EXERCISE PROMPT = Return, word for word, the lines of the listing below from the one with "[394,264,519,278] part of" through the one with "[104,454,120,466] to, -> [327,818,346,833] to", and no other lines.

MATERIAL PROVIDED =

┄┄┄┄┄┄┄┄┄┄┄┄┄┄┄┄┄┄┄┄

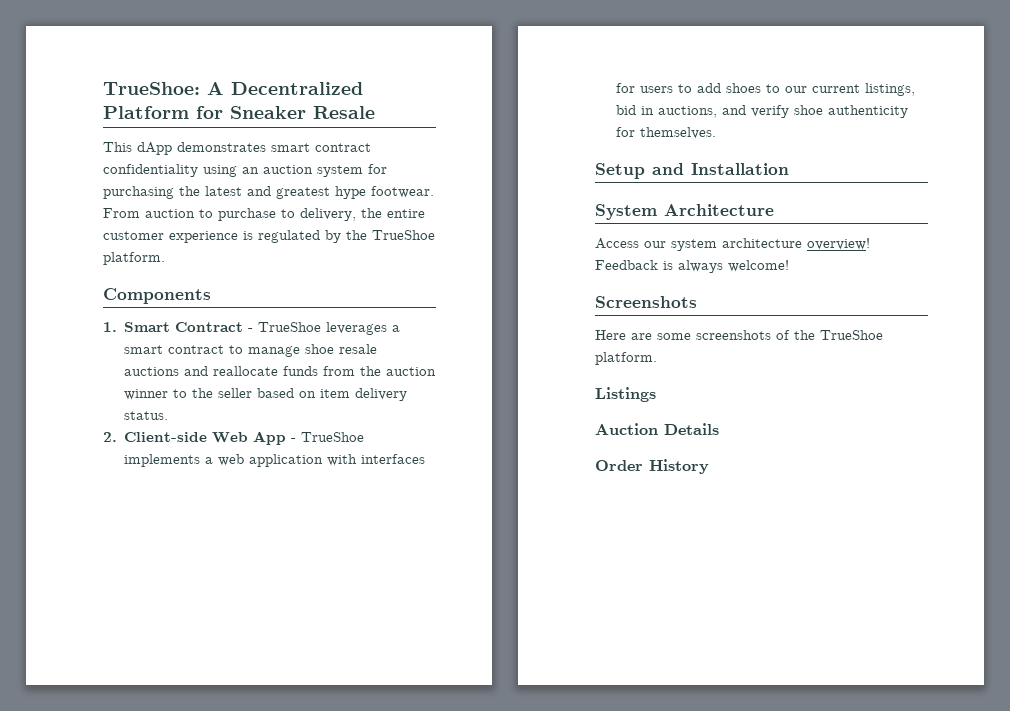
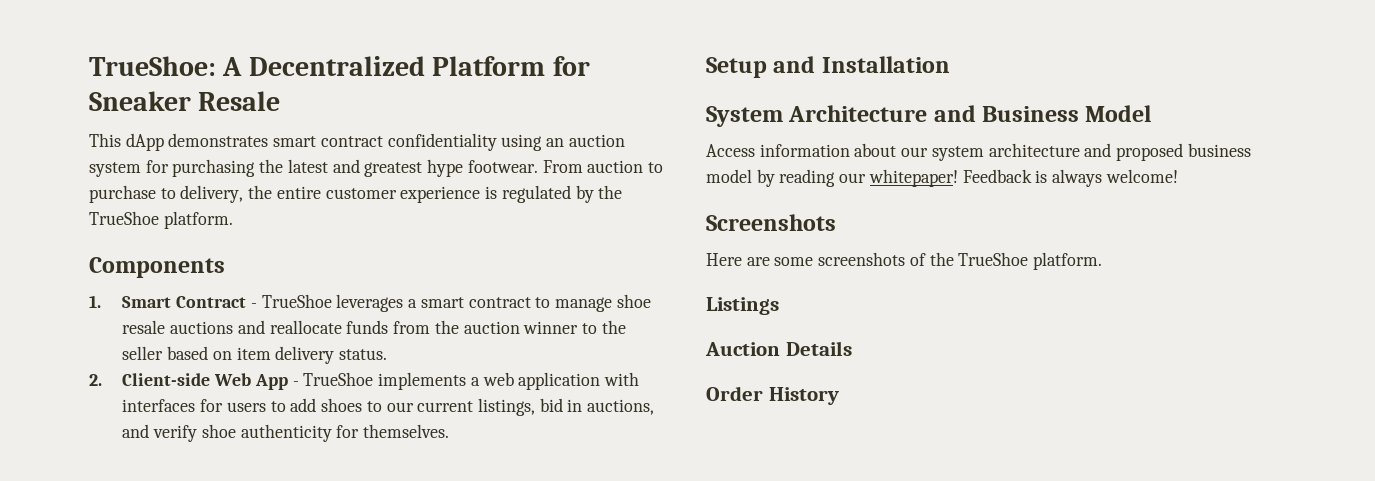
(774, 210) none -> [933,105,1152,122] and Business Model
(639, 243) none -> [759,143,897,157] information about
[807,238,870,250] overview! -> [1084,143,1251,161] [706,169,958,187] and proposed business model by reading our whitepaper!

┄┄┄┄┄┄┄┄┄┄┄┄┄┄┄┄┄┄┄┄

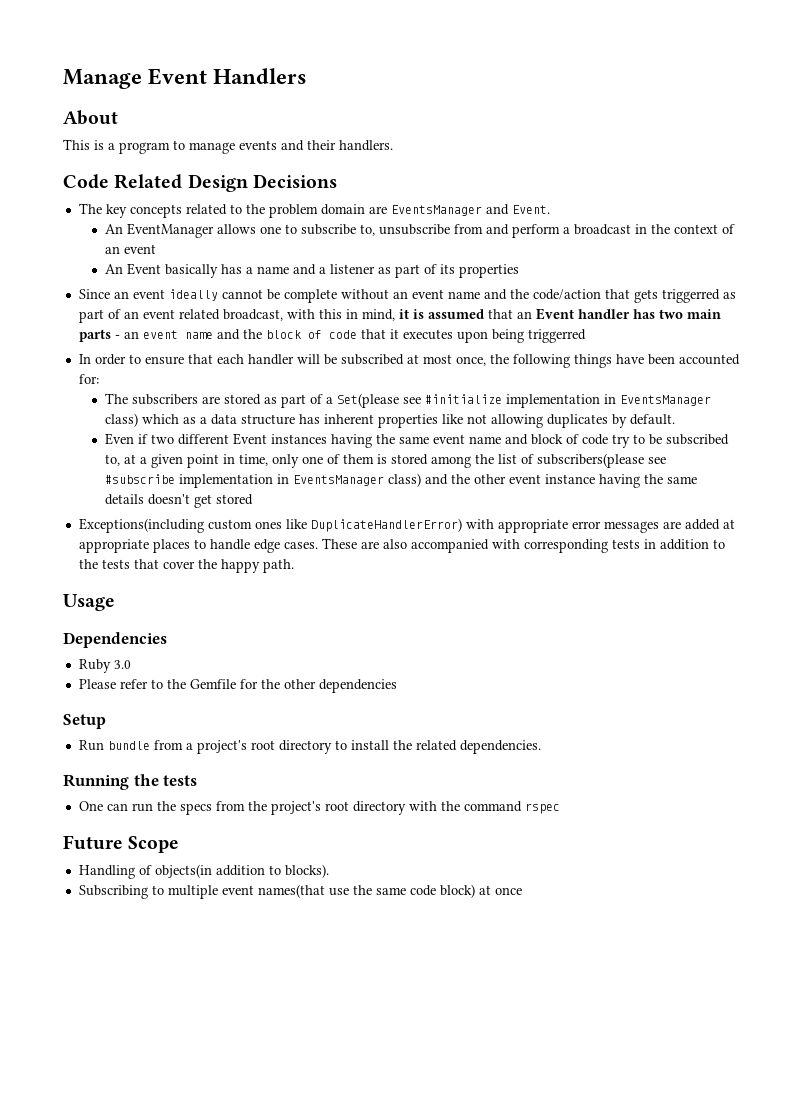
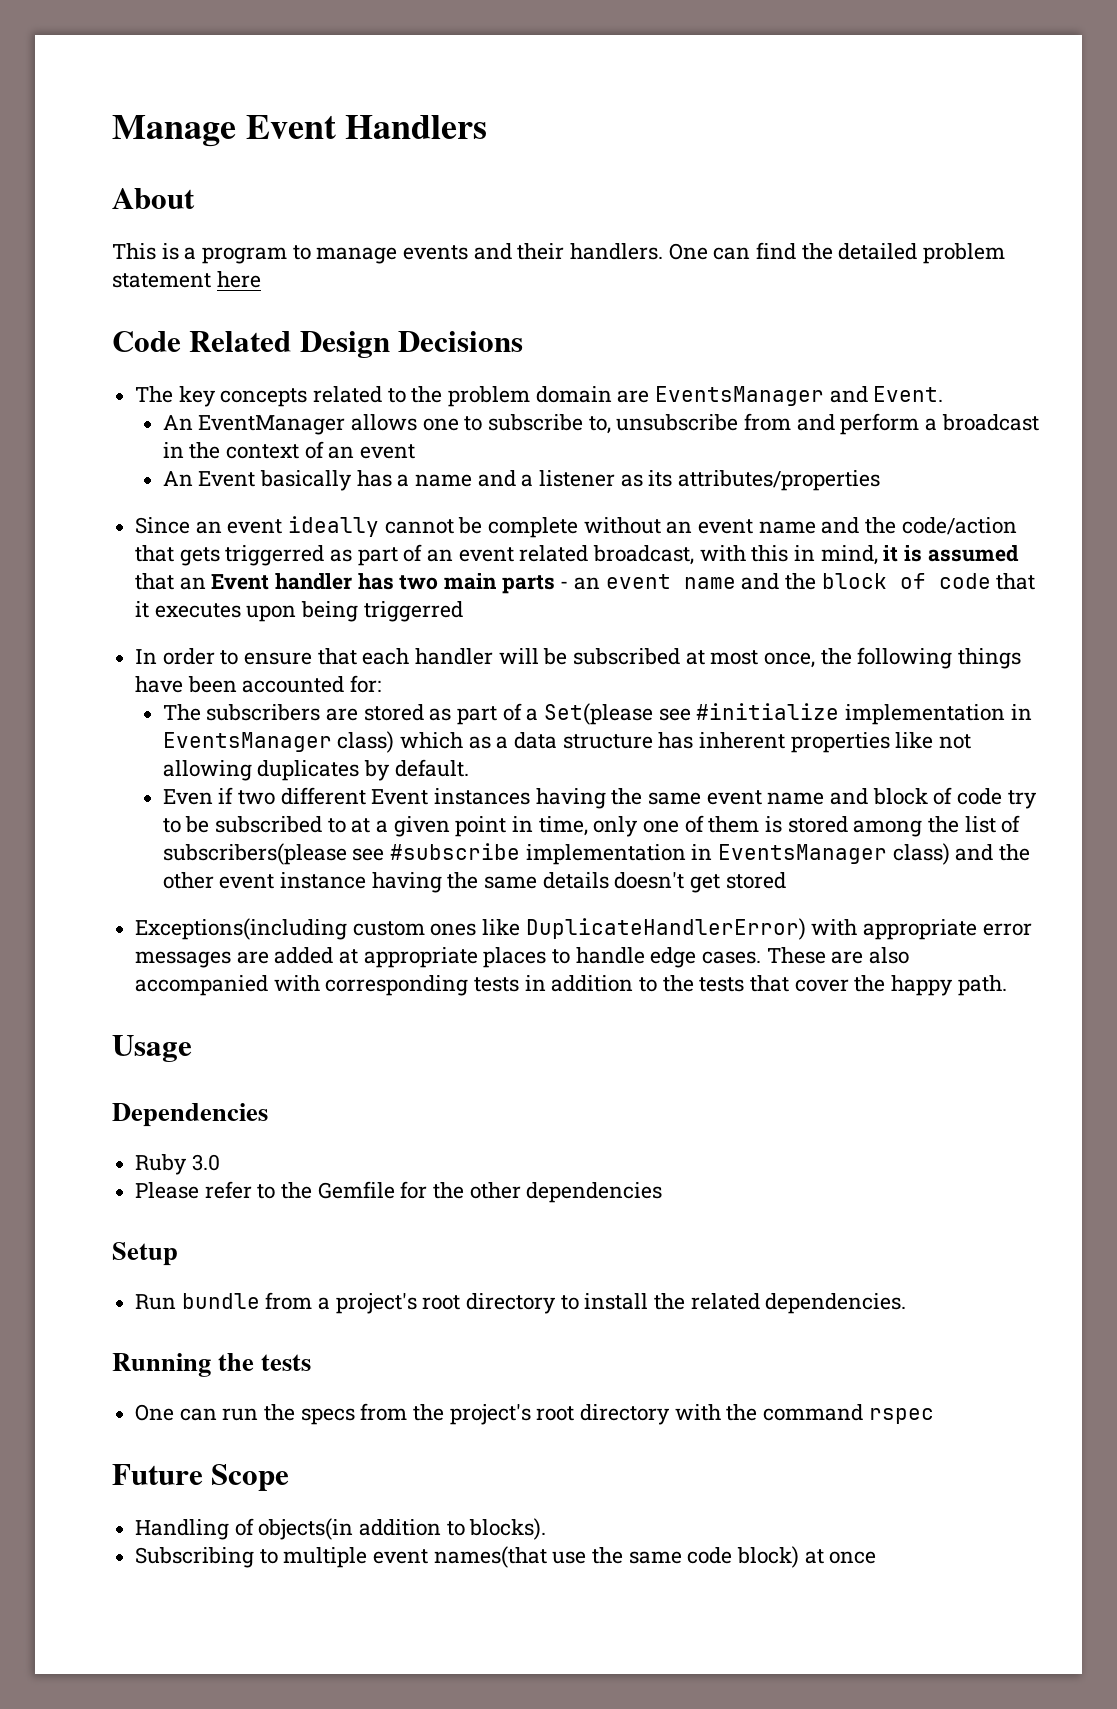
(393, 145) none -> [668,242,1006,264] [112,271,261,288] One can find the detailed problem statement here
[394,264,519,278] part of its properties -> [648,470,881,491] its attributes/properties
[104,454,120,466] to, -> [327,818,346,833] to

┄┄┄┄┄┄┄┄┄┄┄┄┄┄┄┄┄┄┄┄

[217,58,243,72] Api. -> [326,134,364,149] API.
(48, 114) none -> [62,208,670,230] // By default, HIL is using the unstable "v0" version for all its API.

┄┄┄┄┄┄┄┄┄┄┄┄┄┄┄┄┄┄┄┄

SOLUTION TO THIS PROBLEM =
[394,264,519,278] part of its properties -> [648,470,881,491] its attributes/properties
[104,454,120,466] to, -> [327,818,346,833] to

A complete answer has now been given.